As Freedman spoke of his late mother, the subject of his most recent book, it was clear that he took her close to heart. He said that although he has always despised the genre of memoire writing, this book was like an “act of penance” for him. He wanted to make up the debt of not being a great or caring son to his mother for the short nineteen years that he spent with her. In order to complete this rather personally fulfilling project, Freedman conducted four years of research. He interviewed his mother’s relatives, friends, neighbors, etc. “No rules apply for history or memoires,” he said, however, “One must not sanitize the topic.” After reading Who She Was, I realized that such advice must be heeded.
In addition to giving very helpful advice on writing a memoire/ biography, such as how to interview people you do not know, using photographs as tools, and retrieving old documents, Freedman gave some guidance for living a fulfilling life, something he claims he did not know when he was a young adult.
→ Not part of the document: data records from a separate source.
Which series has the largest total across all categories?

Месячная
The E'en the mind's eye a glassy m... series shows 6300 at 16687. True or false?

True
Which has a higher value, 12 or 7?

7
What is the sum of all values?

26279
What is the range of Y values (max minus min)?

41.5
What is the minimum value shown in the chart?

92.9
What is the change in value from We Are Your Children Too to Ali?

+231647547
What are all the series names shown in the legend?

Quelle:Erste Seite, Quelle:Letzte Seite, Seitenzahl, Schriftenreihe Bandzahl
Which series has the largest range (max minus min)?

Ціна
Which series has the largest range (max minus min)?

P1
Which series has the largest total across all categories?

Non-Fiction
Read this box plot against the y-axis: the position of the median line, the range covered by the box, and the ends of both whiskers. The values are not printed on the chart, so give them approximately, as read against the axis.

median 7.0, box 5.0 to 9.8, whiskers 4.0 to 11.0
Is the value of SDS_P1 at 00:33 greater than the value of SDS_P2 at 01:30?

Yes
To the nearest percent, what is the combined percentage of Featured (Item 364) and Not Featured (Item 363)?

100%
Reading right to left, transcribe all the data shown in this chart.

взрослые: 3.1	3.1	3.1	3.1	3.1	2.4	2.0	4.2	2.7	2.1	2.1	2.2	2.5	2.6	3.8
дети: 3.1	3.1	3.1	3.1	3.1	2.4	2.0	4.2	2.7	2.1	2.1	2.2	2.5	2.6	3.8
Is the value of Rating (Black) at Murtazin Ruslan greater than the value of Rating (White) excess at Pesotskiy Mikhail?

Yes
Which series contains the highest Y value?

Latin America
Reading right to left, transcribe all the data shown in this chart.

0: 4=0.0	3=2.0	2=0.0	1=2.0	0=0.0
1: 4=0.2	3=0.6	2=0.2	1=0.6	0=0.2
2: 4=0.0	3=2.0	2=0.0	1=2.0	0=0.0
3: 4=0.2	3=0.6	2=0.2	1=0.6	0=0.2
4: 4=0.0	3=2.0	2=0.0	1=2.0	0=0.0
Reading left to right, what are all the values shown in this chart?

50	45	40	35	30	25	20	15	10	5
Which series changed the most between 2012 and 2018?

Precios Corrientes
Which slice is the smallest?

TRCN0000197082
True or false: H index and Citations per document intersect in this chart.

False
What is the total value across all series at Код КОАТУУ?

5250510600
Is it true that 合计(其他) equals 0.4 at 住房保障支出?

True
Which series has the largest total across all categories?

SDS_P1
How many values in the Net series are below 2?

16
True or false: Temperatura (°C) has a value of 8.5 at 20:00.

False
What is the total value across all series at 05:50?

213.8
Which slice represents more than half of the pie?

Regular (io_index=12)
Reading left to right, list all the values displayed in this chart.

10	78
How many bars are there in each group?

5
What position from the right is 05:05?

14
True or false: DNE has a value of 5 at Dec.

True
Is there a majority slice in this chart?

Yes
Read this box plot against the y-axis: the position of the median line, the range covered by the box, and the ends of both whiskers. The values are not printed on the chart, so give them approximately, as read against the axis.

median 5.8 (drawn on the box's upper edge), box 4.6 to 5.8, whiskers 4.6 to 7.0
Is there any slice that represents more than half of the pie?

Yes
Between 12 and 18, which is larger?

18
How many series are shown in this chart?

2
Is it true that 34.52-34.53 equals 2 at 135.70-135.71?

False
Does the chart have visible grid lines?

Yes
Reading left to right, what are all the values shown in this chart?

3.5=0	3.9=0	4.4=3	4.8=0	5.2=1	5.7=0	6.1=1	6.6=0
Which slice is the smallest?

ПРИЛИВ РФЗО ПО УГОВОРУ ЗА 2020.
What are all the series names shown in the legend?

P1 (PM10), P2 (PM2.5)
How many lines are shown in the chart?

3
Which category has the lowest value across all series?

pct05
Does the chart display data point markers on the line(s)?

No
He respects his mother because she had to put bread on the table when she was younger, something he was not responsible for. In other words, do not take things for granted. What he learned while writing Who She Was was that you should be careful about denying your kids what their hearts desire. Most importantly, the reason why he felt the need to write this book is to not spend your life hating a parent. It is not worth the stress and the very likely guilt that you will feel later on in life.
Clearly, Samuel G. Freedman is more than just a brilliant journalist, professor, and author. He is a man who has reached a point in his life in which he can reflect on his past mistakes, learn from them, and share them with others. “Not only famous lives are extraordinary or worth writing about. Any life can be dramatic,” he said. He can be a considered a philanthropist, one who through his writing and teaching wants to expose the good and bad of human kind, one person at a time.

2 comments

1 Jack { 12.27.08 at 7:15 pm }

I like how you described Samuel Freedman that he has become more than an writer. Your essay is very organized from start to finish, from the book you eventually moved on to discussing about your own opinion about the author.

2 Yuliya { 12.28.08 at 11:28 pm }

I really liked your last line. I also think that Samuel Freedman places extra focus on the individual. I think that his style and belief system provides a really inspiring message: that each and every life is important.